Le ministre de l’Enseignement supérieur et de la Recherche, Frédérique Vidal, a mandaté le CNRS pour mener une « étude scientifique » sur l’« islamo-gauchisme » dans les universités.
Pour Boulevard Voltaire, Christophe Bourseiller revient sur ce phénomène de l’islamo-gauchisme mais aussi sur le courant décolonial, venu des États-Unis.
La ministre de l’Enseignement supérieur, Frédérique Vidal a déclaré vouloir ouvrir une enquête pour faire un point sur l’islamo-gauchisme qui gangrénerait l’université française.
Cette déclaration de la ministre est-elle fondée ?
C’est une question que l’on peut se poser. Je ne connais pas suffisamment l’université française dans son détail pour déterminer si l’université est gangrenée ou non par l’islamo-gauchisme. En tout état de cause, j’ai l’impression que la ministre utilise le terme islamo-gauchisme de façon erronée, dans la mesure où c’est un trait de l’époque. On confond tout et son contraire. Je pense qu’il ne faut pas confondre le phénomène de l’islamo-gauchisme et le phénomène des gauches décoloniales.
Qu’est-ce que la gauche décoloniale ? Vous qui êtes un spécialiste de l’ultra gauche, peut-on parler intersectionnalité des luttes ?

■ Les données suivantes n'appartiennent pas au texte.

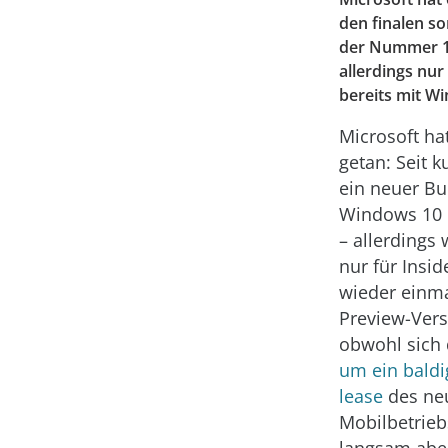
den finalen s
der Nummer 14
allerdings nur
bereits mit W
Microsoft ha
getan: Seit 
ein neuer Bu
Windows 10 
– allerdings
nur für Insi
wieder einma
Preview-Vers
obwohl sich
um ein baldi
lease
des ne
Mobilbetrie
langsam aber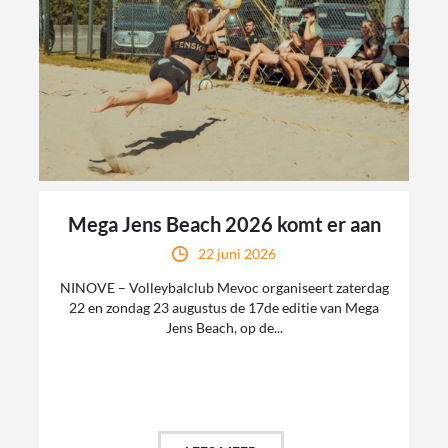
Mega Jens Beach 2026 komt er aan
22 juni 2026
NINOVE – Volleybalclub Mevoc organiseert zaterdag
22 en zondag 23 augustus de 17de editie van Mega
Jens Beach, op de...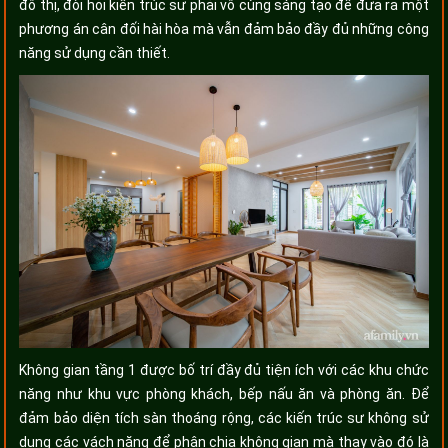
đô thị, đòi hỏi kiến trúc sư phải vô cùng sáng tạo để đưa ra một
phương án cân đối hài hòa mà vẫn đảm bảo đầy đủ những công
năng sử dụng cần thiết.
Không gian tầng 1 được bố trí đầy đủ tiện ích với các khu chức
năng như khu vực phòng khách, bếp nấu ăn và phòng ăn. Để
đảm bảo diện tích sàn thoáng rộng, các kiến trúc sư không sử
dụng các vách năng để phân chia không gian mà thay vào đó là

L’islamo-gauchisme sont des groupes d’extrême gauche, principalement trotskistes, qui pour des raisons stratégiques ont décidé de s’allier ponctuellement dans les quartiers et dans les luttes avec des groupes islamistes. On l’a notamment vu avec des groupes liés au théologien, Tariq Ramadan. L’islamo-gauchisme concerne l’extrême gauche. Le phénomène des gauches décoloniales est lié au fait que l’on voit venir des États-Unis depuis quelques années, un certain nombre de courants de pensée qu’on appelle décoloniaux. Le courant décolonial n’a rien à voir avec l’islamo gauchisme. C’est un courant américain qui prône l’idée de poursuivre la décolonisation jusque dans les têtes. On peut dire qu’il y a eu un combat anti colonialiste que l’on pouvait discuter, mais qui a eu ses heures de gloire. Ensuite, il y a eu un combat contre le néo-colonialisme qui était la présence dans les anciennes colonies d’intérêts liés aux nations anciennement colonisatrices. Ensuite, il y a eu un mouvement dans l’université que l’on a appelé les études post coloniales, qui consistait à étudier la rémanence dans les sociétés africaines d’un esprit colonial. Et maintenant, il y a la tendance décoloniale qui en vient à une forme d’essentialisme, et qui explique que tout Occidental devrait expier pour les crimes de la colonie. Là où on est très éloigné de l’islamo-gauchisme, cette théorie décoloniale inclut notamment l’esclavage et le fait que toute personne de race blanche doit se sentir coupable et doit expier l’esclavage parce qu’elle serait, par la couleur de sa peau, complice de ces faits qui ont été perpétrés il y a plusieurs centaines d’années. L’islamo-gauchisme est au fond un phénomène minoritaire, alors que le phénomène des gauches décoloniales est un phénomène important, dans la mesure où cela touche non seulement l’université, mais aussi l’ensemble de la gauche qui est aujourd’hui dans un débat. Elle est divisée entre une gauche laïque et une gauche tiers-mondiste. Ces pensées décoloniales présentes à l’université traduisent, à mon avis, une perversion du tiers-mondisme.
D’où vient ce terme d’islamo gauchisme ?
Le terme islamo-gauchisme est apparu dans la bouche des détracteurs de ces alliances. Il est apparu chez les journalistes au début des années 2000 pour dénoncer les liens avérés entre une partie de l’extrême gauche et les réseaux islamistes. Contrairement à ce que disent beaucoup de militants d’extrême gauche, si on définit l’islamo gauchisme comme étant les liens entre des groupes d’extrême gauche et des groupes islamistes, cet islamo-gauchisme-là existe.